• **Stored data**

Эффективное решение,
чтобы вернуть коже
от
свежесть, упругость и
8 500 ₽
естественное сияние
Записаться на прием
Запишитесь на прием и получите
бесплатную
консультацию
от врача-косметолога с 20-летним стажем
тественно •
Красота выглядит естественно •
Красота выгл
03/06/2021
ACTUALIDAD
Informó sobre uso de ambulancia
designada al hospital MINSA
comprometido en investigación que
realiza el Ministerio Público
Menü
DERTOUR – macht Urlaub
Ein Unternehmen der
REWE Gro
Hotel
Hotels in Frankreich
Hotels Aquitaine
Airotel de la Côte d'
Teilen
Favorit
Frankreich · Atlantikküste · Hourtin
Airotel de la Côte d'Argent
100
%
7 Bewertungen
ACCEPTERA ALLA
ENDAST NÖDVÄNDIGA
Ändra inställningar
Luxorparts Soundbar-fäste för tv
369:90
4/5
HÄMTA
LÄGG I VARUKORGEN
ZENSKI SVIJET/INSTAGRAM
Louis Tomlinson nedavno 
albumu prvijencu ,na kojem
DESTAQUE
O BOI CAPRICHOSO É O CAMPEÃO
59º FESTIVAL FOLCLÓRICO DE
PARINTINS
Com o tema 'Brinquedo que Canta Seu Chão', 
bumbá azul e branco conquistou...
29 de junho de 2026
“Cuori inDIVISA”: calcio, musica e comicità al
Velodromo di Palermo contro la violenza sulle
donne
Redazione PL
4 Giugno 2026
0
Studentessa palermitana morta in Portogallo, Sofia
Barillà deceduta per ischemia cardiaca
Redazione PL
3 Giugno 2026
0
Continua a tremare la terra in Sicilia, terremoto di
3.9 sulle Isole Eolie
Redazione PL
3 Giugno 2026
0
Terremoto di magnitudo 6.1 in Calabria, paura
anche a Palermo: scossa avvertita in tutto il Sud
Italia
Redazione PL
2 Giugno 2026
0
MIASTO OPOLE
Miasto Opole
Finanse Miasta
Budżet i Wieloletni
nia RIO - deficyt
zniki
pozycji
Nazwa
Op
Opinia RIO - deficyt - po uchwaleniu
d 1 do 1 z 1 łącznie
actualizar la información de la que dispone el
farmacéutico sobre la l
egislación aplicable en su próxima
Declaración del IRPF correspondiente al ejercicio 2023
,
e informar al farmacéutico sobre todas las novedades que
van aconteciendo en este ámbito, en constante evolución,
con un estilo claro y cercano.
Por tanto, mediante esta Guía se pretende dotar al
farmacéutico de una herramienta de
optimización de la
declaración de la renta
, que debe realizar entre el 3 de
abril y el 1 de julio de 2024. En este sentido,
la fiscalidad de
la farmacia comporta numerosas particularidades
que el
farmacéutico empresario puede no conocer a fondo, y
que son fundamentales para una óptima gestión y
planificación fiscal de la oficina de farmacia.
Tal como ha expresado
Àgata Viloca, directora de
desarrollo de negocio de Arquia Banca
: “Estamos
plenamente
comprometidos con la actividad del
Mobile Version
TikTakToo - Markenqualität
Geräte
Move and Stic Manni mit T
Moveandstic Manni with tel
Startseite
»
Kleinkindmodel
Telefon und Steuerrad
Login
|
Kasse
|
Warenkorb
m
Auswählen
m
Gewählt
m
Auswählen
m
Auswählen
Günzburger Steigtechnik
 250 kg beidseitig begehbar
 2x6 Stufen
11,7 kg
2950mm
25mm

• **What the task asks**
The answer should consist of every entry, repeated word for word.

• **The answer**
Эффективное решение,
чтобы вернуть коже
от
свежесть, упругость и
8 500 ₽
естественное сияние
Записаться на прием
Запишитесь на прием и получите
бесплатную
консультацию
от врача-косметолога с 20-летним стажем
тественно •
Красота выглядит естественно •
Красота выгл
03/06/2021
ACTUALIDAD
Informó sobre uso de ambulancia
designada al hospital MINSA
comprometido en investigación que
realiza el Ministerio Público
Menü
DERTOUR – macht Urlaub
Ein Unternehmen der
REWE Gro
Hotel
Hotels in Frankreich
Hotels Aquitaine
Airotel de la Côte d'
Teilen
Favorit
Frankreich · Atlantikküste · Hourtin
Airotel de la Côte d'Argent
100
%
7 Bewertungen
ACCEPTERA ALLA
ENDAST NÖDVÄNDIGA
Ändra inställningar
Luxorparts Soundbar-fäste för tv
369:90
4/5
HÄMTA
LÄGG I VARUKORGEN
ZENSKI SVIJET/INSTAGRAM
Louis Tomlinson nedavno 
albumu prvijencu ,na kojem
DESTAQUE
O BOI CAPRICHOSO É O CAMPEÃO
59º FESTIVAL FOLCLÓRICO DE
PARINTINS
Com o tema 'Brinquedo que Canta Seu Chão', 
bumbá azul e branco conquistou...
29 de junho de 2026
“Cuori inDIVISA”: calcio, musica e comicità al
Velodromo di Palermo contro la violenza sulle
donne
Redazione PL
4 Giugno 2026
0
Studentessa palermitana morta in Portogallo, Sofia
Barillà deceduta per ischemia cardiaca
Redazione PL
3 Giugno 2026
0
Continua a tremare la terra in Sicilia, terremoto di
3.9 sulle Isole Eolie
Redazione PL
3 Giugno 2026
0
Terremoto di magnitudo 6.1 in Calabria, paura
anche a Palermo: scossa avvertita in tutto il Sud
Italia
Redazione PL
2 Giugno 2026
0
MIASTO OPOLE
Miasto Opole
Finanse Miasta
Budżet i Wieloletni
nia RIO - deficyt
zniki
pozycji
Nazwa
Op
Opinia RIO - deficyt - po uchwaleniu
d 1 do 1 z 1 łącznie
actualizar la información de la que dispone el
farmacéutico sobre la l
egislación aplicable en su próxima
Declaración del IRPF correspondiente al ejercicio 2023
,
e informar al farmacéutico sobre todas las novedades que
van aconteciendo en este ámbito, en constante evolución,
con un estilo claro y cercano.
Por tanto, mediante esta Guía se pretende dotar al
farmacéutico de una herramienta de
optimización de la
declaración de la renta
, que debe realizar entre el 3 de
abril y el 1 de julio de 2024. En este sentido,
la fiscalidad de
la farmacia comporta numerosas particularidades
que el
farmacéutico empresario puede no conocer a fondo, y
que son fundamentales para una óptima gestión y
planificación fiscal de la oficina de farmacia.
Tal como ha expresado
Àgata Viloca, directora de
desarrollo de negocio de Arquia Banca
: “Estamos
plenamente
comprometidos con la actividad del
Mobile Version
TikTakToo - Markenqualität
Geräte
Move and Stic Manni mit T
Moveandstic Manni with tel
Startseite
»
Kleinkindmodel
Telefon und Steuerrad
Login
|
Kasse
|
Warenkorb
m
Auswählen
m
Gewählt
m
Auswählen
m
Auswählen
Günzburger Steigtechnik
 250 kg beidseitig begehbar
 2x6 Stufen
11,7 kg
2950mm
25mm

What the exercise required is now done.